Ne pas se prendre le choux

La tête de chou n’en finit pas de nous de nous prendre la tête. L’artiste disparu le 2 mars 1991 reste incontournable et c’est un bien. L’irrévérence comme acte social. Il savait de quoi il parlait, et son aigreur envers “les moutons” lui attirait la violence de ces mêmes bien pensants. Gainsbourg est un artiste et comme certains (Léo Ferré faisait parti de cette cohorte) il avait la liberté en bouche. L’intransigeance libertaire devant ceux qui courbent l’échine. Il y a du gavroche dans le reggae de sa Marseillaise qui défrisa en son temps les gardiens du dogme. Il aime jouer les troubles fêtes jusqu’à l’écran. Jamais il ne se dépareillera de ce qu’il a tagué. Sa personnalité est une et entière. Trace en est avec le cinéma. Gainsbourg et le 7e Art, c’est un peu “Je t’aime moi non plus”.  Le cinéma de l’homme à la tête de chou se fredonne entre les prises, jamais dans l’ordre attendu. Habitué des génériques : carton musique de films, on le retrouve sur l’écran, traînant avec nonchalance sa silhouette blessée dans plus de 50 films. Dès le début de sa carrière, il se voit diabolique homme de main dans les péplums italiens comme La Révolte des esclaves (1960) ou encore dans Hercule se déchaîne. Il jouera les malfrats dans un noir et blanc de la série  Les Cinq dernières minutes”
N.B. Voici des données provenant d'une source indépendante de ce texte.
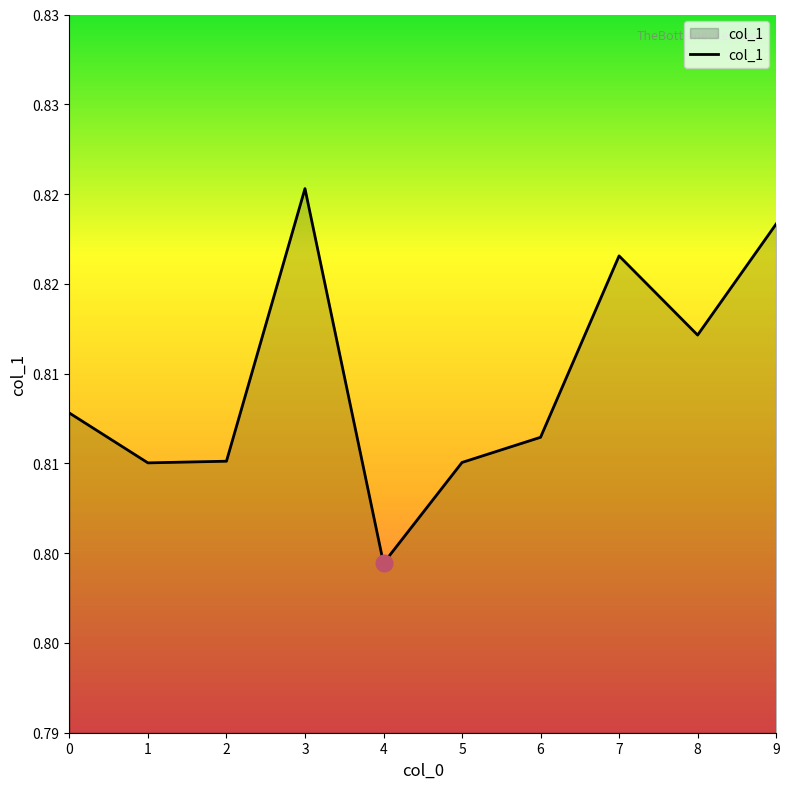

What is the value of the 5th point from the left?

0.8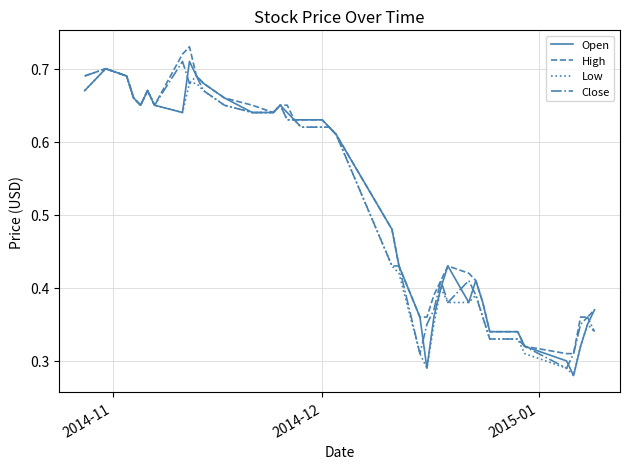

Does the chart have visible grid lines?

Yes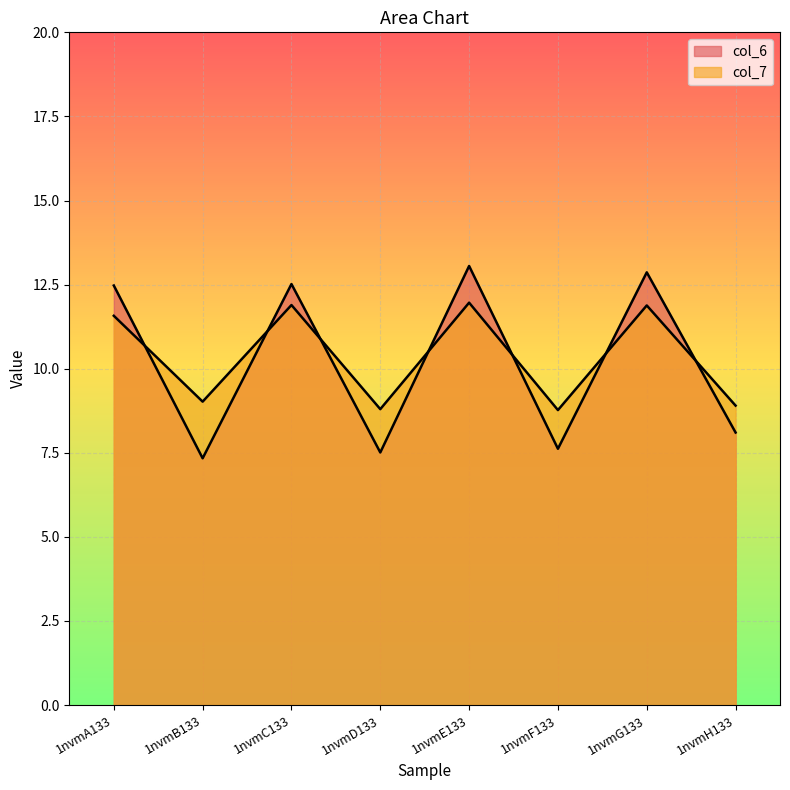

After their last crossing, which series has the higher values: col_6 or col_7?

col_7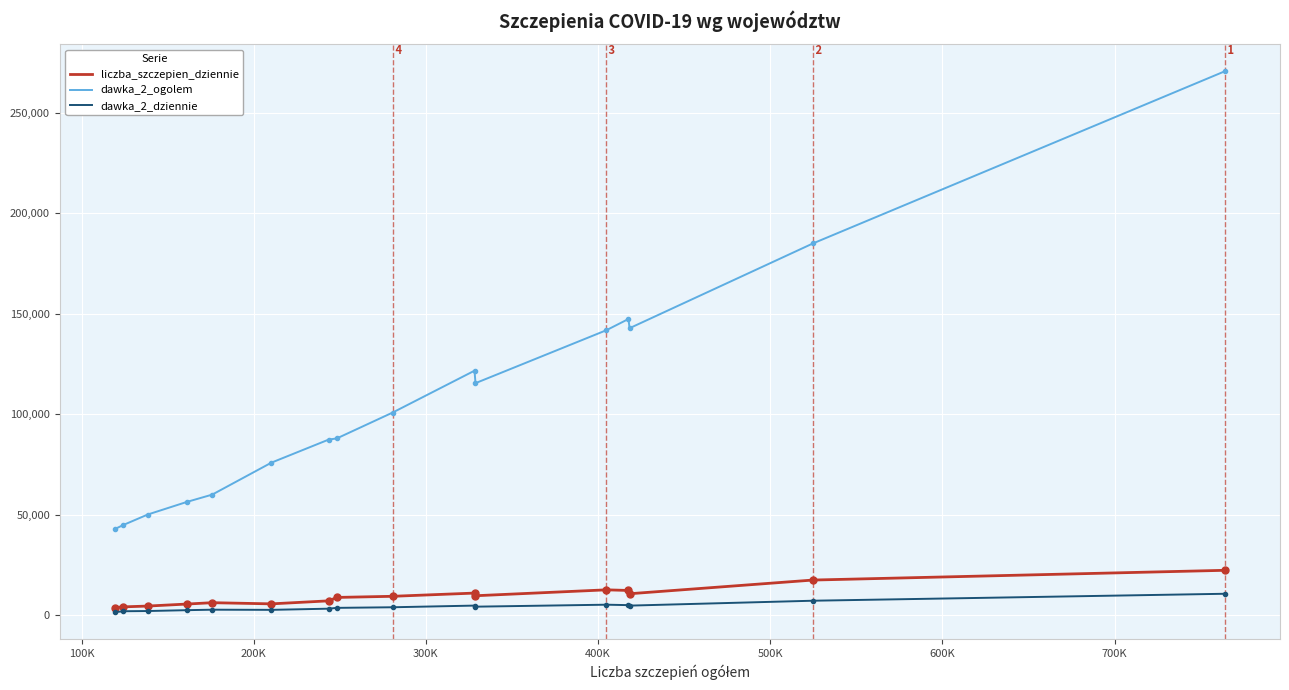

Count the number of data series in this chart.

3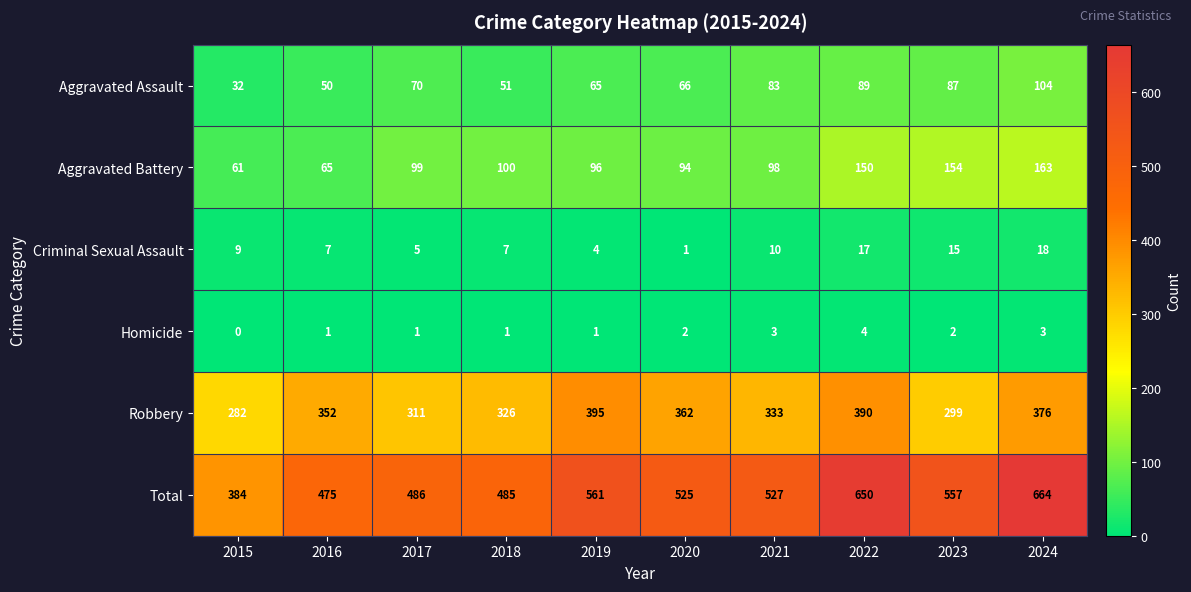

What is the sum of all Homicide values?

18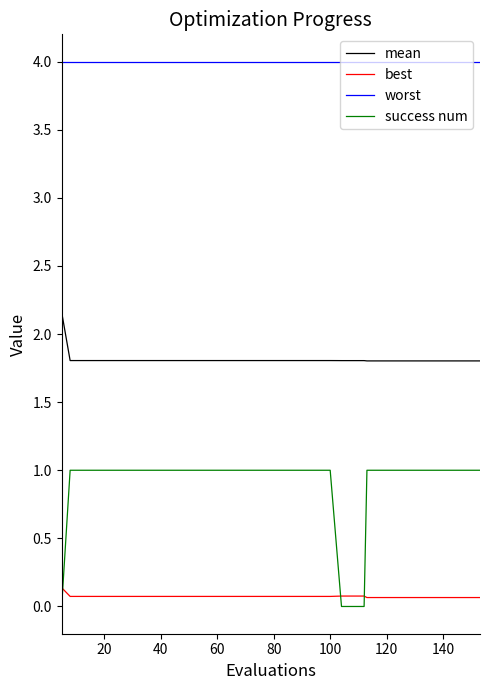

Which series has the widest spread of values?

success num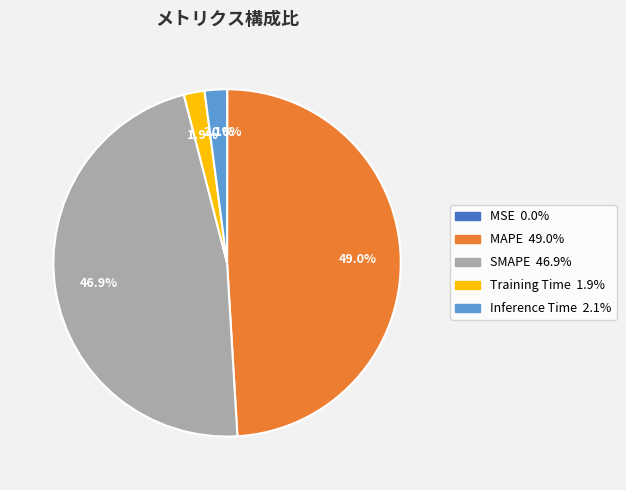

The MAPE slice represents 55% of the pie. True or false?

False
(1965) et côtoiera Jean Gabin dans Le Jardinier d’Argenteuil (1966). En 1968, il joint l’utile à l’agréable en composant la musique du Pacha en retrouvant Jean Gabin. Film dans lequel il joue son propre rôle (séance d’enregistrement de la chanson du film). La même année, il remet le couvert en se glissant à la manière d’un Hitch dans le film de William Klein Mister Freedom (1968) dont il crée là encore la bande musicale. Avec sa tronche, les rôles de salaud lui collent à la peau. Il est fataliste Gainsbourg. Qu’à cela ne tienne l’homme rebondit, debout derrière un piano. Et compose. Il n’est pas seulement Le Poinçonneur des Lilas, il signe le “son” des années 70 avec facilité et brio. Sa rencontre avec Jane Birkin créera un duo compositeur/ interprète qui servira des films tel que Slogan, Cannabis, Les Chemins de Katmandou. Le couple croisera la nouvelle vague avec Agnès Varda dans le documentaire Jane B par Agnes V. Le démon de la réalisation lui brûle les doigts. Il suffit de tourner la page d’un partition pour en faire un scénario. Gainsbourg va faire ses gammes. Il réalisera 4 films. Je T’aime moi non plus (1976) Équateur (1983), Charlotte for Ever où il devait diriger Christophe Lambert avant d’en tenir le premier rôle (1986) et Stan the Flasher (1989). Un cinéma influencé par l’underground new-yorkaise. Des traces filmées, sans concession frôlant l’interdiction totale de diffusion. Films symboles d’une fin annoncée. Une certaine liberté de filmer, à l’encontre d’un 7e Art aujourd’hui formaté. La laideur ne se dessine pas sur le visage du bretteur qu’a été Gainsbourg mais dans le conformisme qui englue notre cinéma au point de ne plus faire de différence, ou si peu, entre les écrans… Le titre célèbre du premier film de l’homme à la tête de chou, Je t’aime, moi non plus devient avec le temps une signature qui en dit long sur les rapports que Serge Gainsbourg entretenait avec le cinéma. Un rapport qui reflète la modernité qu’entretient le public avec le cinéma. Quatre films à redécouvrir.